(Transcribed page contents)
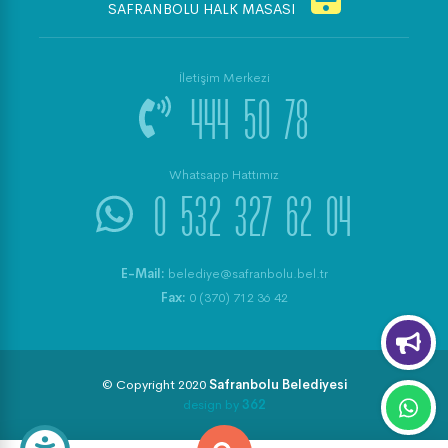
SAFRANBOLU HALK MASASI
İletişim Merkezi
444 50 78
Whatsapp Hattımız
0 532 327 62 04
E-Mail:
belediye@safranbolu.bel.tr
Fax:
0 (370) 712 36 42
© Copyright 2020
Safranbolu Belediyesi
design by
362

• JOB ITEM: Leaving out the pictures, repeat all the entries exactly as they stand.

• SOLUTION TO THE PROBLEM:
SAFRANBOLU HALK MASASI
İletişim Merkezi
444 50 78
Whatsapp Hattımız
0 532 327 62 04
E-Mail:
belediye@safranbolu.bel.tr
Fax:
0 (370) 712 36 42
© Copyright 2020
Safranbolu Belediyesi
design by
362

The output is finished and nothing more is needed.